Banned as gambling, penny Loteria is on again at Grandview center

by David Crowder

The drunk … the devil … the watermelon … Loteria!

Loteria’s back at the Grandview Senior Citizen’s Center now that City Hall has lifted a ban imposed in May on the bingo-like game played with pennies because the Parks and Recreation Department thought it was illegal.

“People are upset,’ Emma Marquez, a regular at Grandview, said Friday. “Why can they play bingo and not loteria?”

Although Marquez knows many of those who play Loteria, she was unaware Friday that the traditional game had been resumed just the day before.

On the other side of the center, about 18 Loteria fans were back at it, playing with frayed picture boards and bags of pennies, glad that the controversy and contention that upset life at the center was over.

They said Loteria had been played at Grandview for years with no questions asked.

Widely known as Mexican bingo, according to the Wikipedia online encyclopedia, Loteria probably had its origins in 15th century Italy and made its way to Mexico in the 18th century. The game is played on boards, each with 16 images out of the 54 used in the game.

As someone calls out the images, players mark them with stones or beans or, in the Grandview version, pennies. A person wins by getting four images in a straight or diagonal row, on the four corners of the board or in a square formed by four images together.

At Grandview, where small stakes bingo is also played, the winner collects the pennies on other player’s boards, rarely netting more than $1.25.

“I was asked to stop it because it was considered gambling,” said Carlos Barrera, who took over as the center’s new manager in May.

Barrera said he was given the reason that while the city had an exemption from the state to play bingo for cash at its centers, the city did not have an exemption for Loteria.

“When they told us we can’t play with pennies, I was the one who protested,” said Aurora R. Reyes, who has been coming to the center and playing Loteria there for at least the last decade.

Riled by the whole affair, city Rep. Susie Byrd said the decision to stop Loteria was made without consultation with the city attorney’s office and is typical of the problems in the Parks and Recreation Department these days.

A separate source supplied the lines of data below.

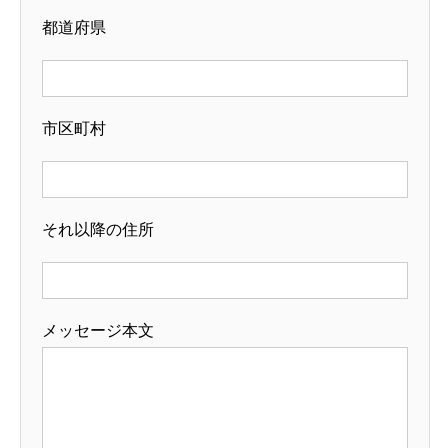
都道府県
市区町村
それ以降の住所
メッセージ本文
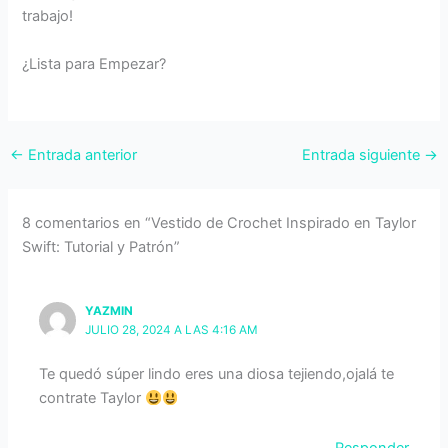
trabajo!
¿Lista para Empezar?
←
Entrada anterior
Entrada siguiente
→
8 comentarios en “Vestido de Crochet Inspirado en Taylor
Swift: Tutorial y Patrón”
YAZMIN
JULIO 28, 2024 A LAS 4:16 AM
Te quedó súper lindo eres una diosa tejiendo,ojalá te
contrate Taylor
Responder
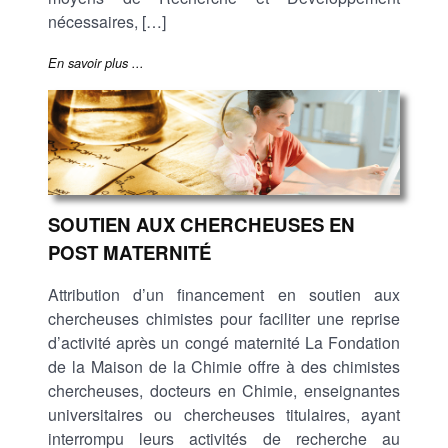
nécessaires, […]
En savoir plus ...
SOUTIEN AUX CHERCHEUSES EN
POST MATERNITÉ
Attribution d’un financement en soutien aux
chercheuses chimistes pour faciliter une reprise
d’activité après un congé maternité La Fondation
de la Maison de la Chimie offre à des chimistes
chercheuses, docteurs en Chimie, enseignantes
universitaires ou chercheuses titulaires, ayant
interrompu leurs activités de recherche au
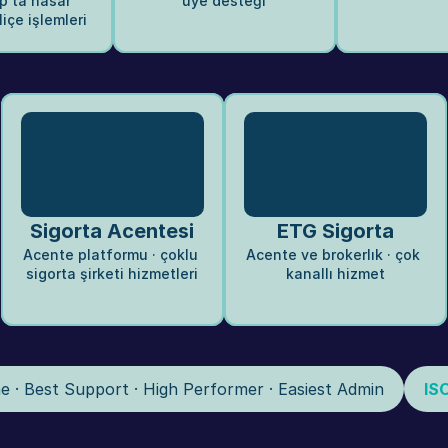
'ta hasar 
üye desteği
liçe işlemleri
Sigorta Acentesi
ETG Sigorta
Acente platformu · çoklu 
Acente ve brokerlık · çok 
sigorta şirketi hizmetleri
kanallı hizmet
rme · Best Support · High Performer · Easiest Admin
IS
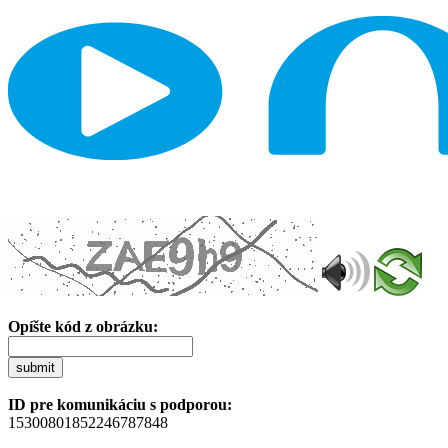
Opíšte kód z obrázku:
submit
ID pre komunikáciu s podporou:
15300801852246787848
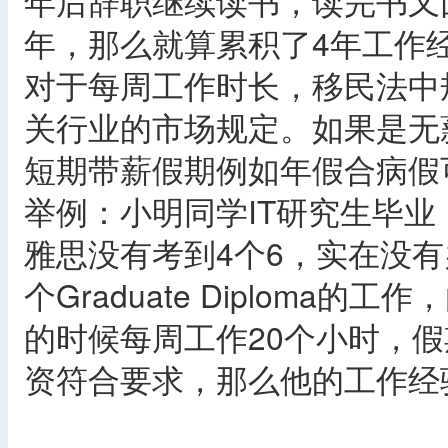
年后辞职继续读书，读完书又
年，那么就算累积了4年工作
对于每周工作时长，移民法中
关行业的市场规定。如果是无
短期带薪假期例如年假合病假
举例：小明同学IT研究生毕
雅思没有考到4个6，实在没有
个Graduate Diploma的
的时候每周工作20个小时，假
资符合要求，那么他的工作经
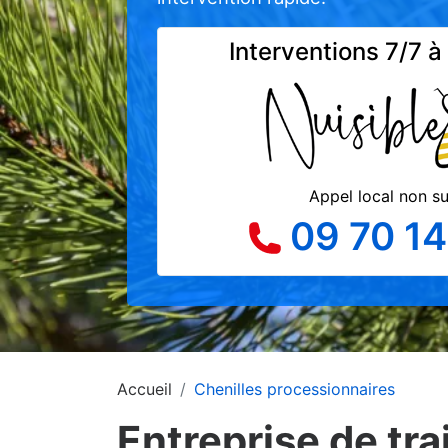
Interventions 7/7 à
Appel local non s
09 70 14
Accueil
Chenilles processionnaires
Entreprise de tr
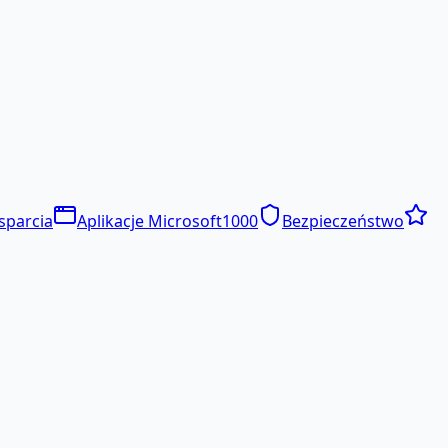
sparcia
Aplikacje Microsoft
1000
Bezpieczeństwo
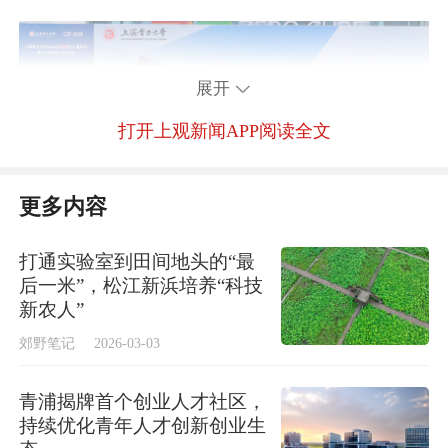
展开
打开上观新闻APP阅读全文
更多内容
打通实验室到田间地头的“最
后一米”，松江新浜培养“科技
新农人”
入驻项目普遍来自产业实际问题。针对工业防
郊野笔记
2026-03-03
腐领域安全风险，环境与化学工程学院王松桐
青浦揭牌首个创业人才社区，
团队研发高安全不燃型玻璃鳞片涂料；针对锂
持续优化青年人才创新创业生
电池热失控隐患，能源与机械工程学院高瑜团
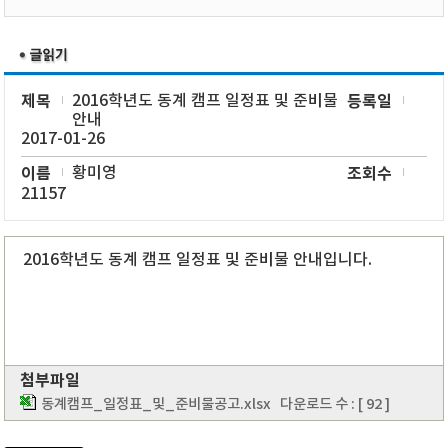
제목
2016학년도 동계 캠프 일정표 및 준비물
등록일
안내
2017-01-26
이름
황미영
조회수
21157
2016학년도 동계 캠프 일정표 및 준비물 안내입니다.
첨부파일
동계캠프_일정표_및_준비물공고.xlsx
다운로드 수 : [ 92 ]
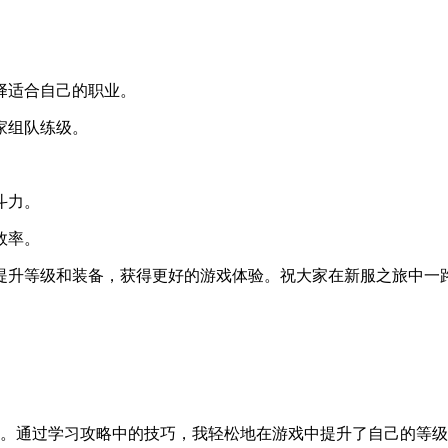
择适合自己的职业。
家组队练级。
斗力。
效率。
提升等级和装备，获得更好的游戏体验。祝大家在新服之旅中一
。通过学习攻略中的技巧，我轻松地在游戏中提升了自己的等级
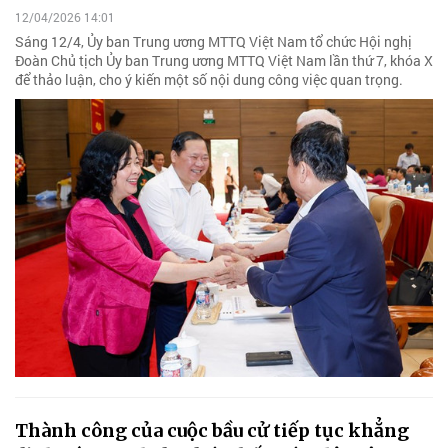
12/04/2026 14:01
Sáng 12/4, Ủy ban Trung ương MTTQ Việt Nam tổ chức Hội nghị
Đoàn Chủ tịch Ủy ban Trung ương MTTQ Việt Nam lần thứ 7, khóa X
để thảo luận, cho ý kiến một số nội dung công việc quan trọng.
Thành công của cuộc bầu cử tiếp tục khẳng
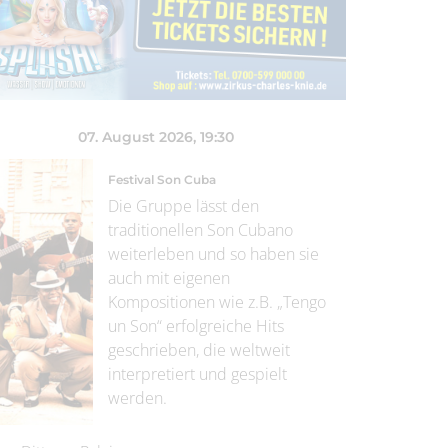
07. August 2026
, 19:30
Festival Son Cuba
Die Gruppe lässt den
traditionellen Son Cubano
weiterleben und so haben sie
auch mit eigenen
Kompositionen wie z.B. „Tengo
un Son“ erfolgreiche Hits
geschrieben, die weltweit
interpretiert und gespielt
werden.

“Nobody would tell me who made the decision that this was illegal,” Byrd said. “Nonprofits have broad exemptions for bingo, and Loteria is, in fact, bingo.

“The issue had never been raised before. The parks staff determined on their own it was illegal and shut them down. I called the Legal Department, and they said, ‘Of course, it’s legal.’ ”

Byrd said she intends to bring questions about the Parks and Recreation Department before City Council at next Tuesday’s meeting. There is no council meeting this week.

“Nobody would tell me who made the decision that this was illegal,” she said.

City Manager Joyce Wilson said the question about Loteria was settled soon after it came up at City Hall.

“But for some reason, word never got down to the centers,” she said. “It should have been resolved weeks ago when the issue was first raised.